Tasks to complete:
1: In the mxComputeEM documentation, turn the paragraph beginning "The EM algorithm constitutes" into a numbered list of its steps.
2: Pick up the mxComputeEM documentation after its final sentence and continue it.

-- Reading passage follows --

| mxComputeEM {OpenMx} | R Documentation |
The EM algorithm constitutes the following steps: Start with an initial parameter vector. Predict the missing data to form a completed data model. Optimize the completed data model to obtain a new parameter vector. Repeat these steps until convergence criteria are met.
mxComputeEM(expectation, predict, mstep, observedFit = "fitfunction", ..., maxIter = 500L, tolerance = 1e-09, verbose = 0L, freeSet = NA_character_, accel = "varadhan2008", information = NA_character_, infoArgs = list())
expectation |
a vector of expectation names |
predict |
what to predict from the observed data (available options depend on the expectation) |
mstep |
a compute plan to optimize the completed data model |
observedFit |
the name of the observed data fit function (defaults to "fitfunction") |
... |
Not used. Forces remaining arguments to be specified by name. |
maxIter |
maximum number of iterations |
tolerance |
optimization is considered converged when the maximum relative change in fit is less than tolerance |
verbose |
level of diagnostic output |
freeSet |
names of matrices containing free variables |
accel |
name of acceleration method ("varadhan2008" or "ramsay1975") |
information |
name of information matrix approximation method |
infoArgs |
arguments to control the information matrix method |
This compute plan does not work with any and all expectations. It requires a special kind of expectation that can predict its missing data to create a completed data model.

-- Reading passage concluded --
-- Extracted material follows --

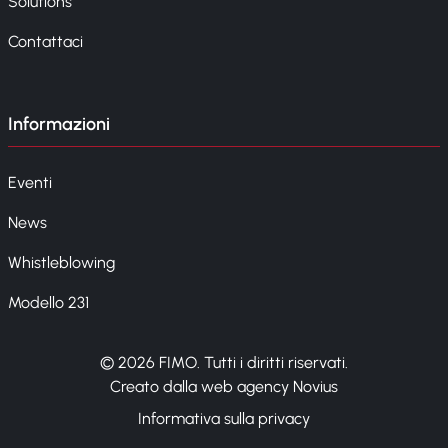
Solutions
Contattaci
Informazioni
Eventi
News
Whistleblowing
Modello 231
© 2026 FIMO. Tutti i diritti riservati.
Creato dalla web agency Novius
Informativa sulla privacy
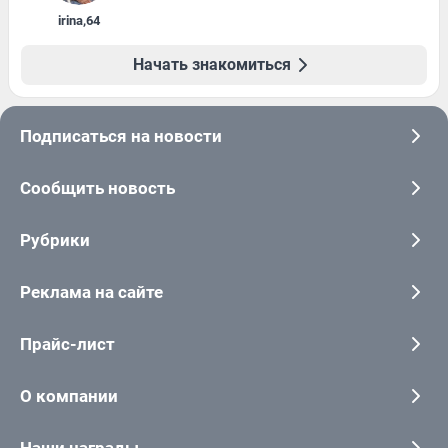
irina
,
64
Начать знакомиться
Подписаться на новости
Сообщить новость
Рубрики
Реклама на сайте
Прайс-лист
О компании
Наши награды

-- Extracted material concluded --

Task results:
1:
1. Start with an initial parameter vector.
2. Predict the missing data to form a completed data model.
3. Optimize the completed data model to get a new parameter vector.
4. Repeat until the convergence criteria are met.

2:
The EM algorithm does not produce a parameter covariance matrix for standard errors. S-EM, an implementation of Meng & Rubin (1991), is included.
Ramsay (1975) was recommended in Bock, Gibbons, & Muraki (1988).
Bock, R. D., Gibbons, R., & Muraki, E. (1988). Full-information item factor analysis. Applied Psychological Measurement, 6(4), 431-444.
Dempster, A. P., Laird, N. M., & Rubin, D. B. (1977). Maximum likelihood from incomplete data via the EM algorithm. Journal of the Royal Statistical Society. Series B (Methodological), 1-38.
Meng, X.-L. & Rubin, D. B. (1991). Using EM to obtain asymptotic variance-covariance matrices: The SEM algorithm. Journal of the American Statistical Association, 86 (416), 899-909.
Ramsay, J. O. (1975). Solving implicit equations in psychometric data analysis. Psychometrika, 40 (3), 337-360.
Varadhan, R. & Roland, C. (2008). Simple and globally convergent methods for accelerating the convergence of any EM algorithm. Scandinavian Journal of Statistics, 35, 335-353.